#### What is needed
Retype the listing below exactly, beginning at the line that contains "cells are negative" and ending with its last line.

#### Dataset excerpt
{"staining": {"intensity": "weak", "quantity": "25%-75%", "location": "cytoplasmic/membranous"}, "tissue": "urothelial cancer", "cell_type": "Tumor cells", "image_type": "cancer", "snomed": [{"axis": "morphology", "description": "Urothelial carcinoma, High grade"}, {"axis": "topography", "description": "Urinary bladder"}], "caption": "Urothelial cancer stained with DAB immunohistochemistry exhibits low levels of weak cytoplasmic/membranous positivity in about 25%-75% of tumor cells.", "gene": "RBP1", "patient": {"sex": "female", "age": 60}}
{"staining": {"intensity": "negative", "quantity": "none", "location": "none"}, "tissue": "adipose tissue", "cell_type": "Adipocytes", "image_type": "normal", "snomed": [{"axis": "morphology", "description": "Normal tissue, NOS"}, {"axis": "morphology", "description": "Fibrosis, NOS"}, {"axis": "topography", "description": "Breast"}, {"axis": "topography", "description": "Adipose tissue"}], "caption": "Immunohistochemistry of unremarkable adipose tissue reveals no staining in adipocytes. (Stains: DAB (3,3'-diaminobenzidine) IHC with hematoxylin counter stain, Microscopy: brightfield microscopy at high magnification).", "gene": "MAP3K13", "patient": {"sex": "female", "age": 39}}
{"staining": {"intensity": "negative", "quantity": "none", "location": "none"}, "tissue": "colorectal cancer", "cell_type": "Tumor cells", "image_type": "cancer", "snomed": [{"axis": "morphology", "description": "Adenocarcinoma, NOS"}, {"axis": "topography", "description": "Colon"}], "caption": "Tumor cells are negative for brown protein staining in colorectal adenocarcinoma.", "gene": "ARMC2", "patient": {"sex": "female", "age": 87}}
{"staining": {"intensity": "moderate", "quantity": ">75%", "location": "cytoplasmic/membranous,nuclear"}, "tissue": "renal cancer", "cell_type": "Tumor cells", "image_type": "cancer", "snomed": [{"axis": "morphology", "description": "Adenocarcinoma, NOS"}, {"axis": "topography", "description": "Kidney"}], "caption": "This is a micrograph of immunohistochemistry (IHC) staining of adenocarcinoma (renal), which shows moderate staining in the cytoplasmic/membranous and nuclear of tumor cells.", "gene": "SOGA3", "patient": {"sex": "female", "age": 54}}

#### Written solution
{"staining": {"intensity": "negative", "quantity": "none", "location": "none"}, "tissue": "colorectal cancer", "cell_type": "Tumor cells", "image_type": "cancer", "snomed": [{"axis": "morphology", "description": "Adenocarcinoma, NOS"}, {"axis": "topography", "description": "Colon"}], "caption": "Tumor cells are negative for brown protein staining in colorectal adenocarcinoma.", "gene": "ARMC2", "patient": {"sex": "female", "age": 87}}
{"staining": {"intensity": "moderate", "quantity": ">75%", "location": "cytoplasmic/membranous,nuclear"}, "tissue": "renal cancer", "cell_type": "Tumor cells", "image_type": "cancer", "snomed": [{"axis": "morphology", "description": "Adenocarcinoma, NOS"}, {"axis": "topography", "description": "Kidney"}], "caption": "This is a micrograph of immunohistochemistry (IHC) staining of adenocarcinoma (renal), which shows moderate staining in the cytoplasmic/membranous and nuclear of tumor cells.", "gene": "SOGA3", "patient": {"sex": "female", "age": 54}}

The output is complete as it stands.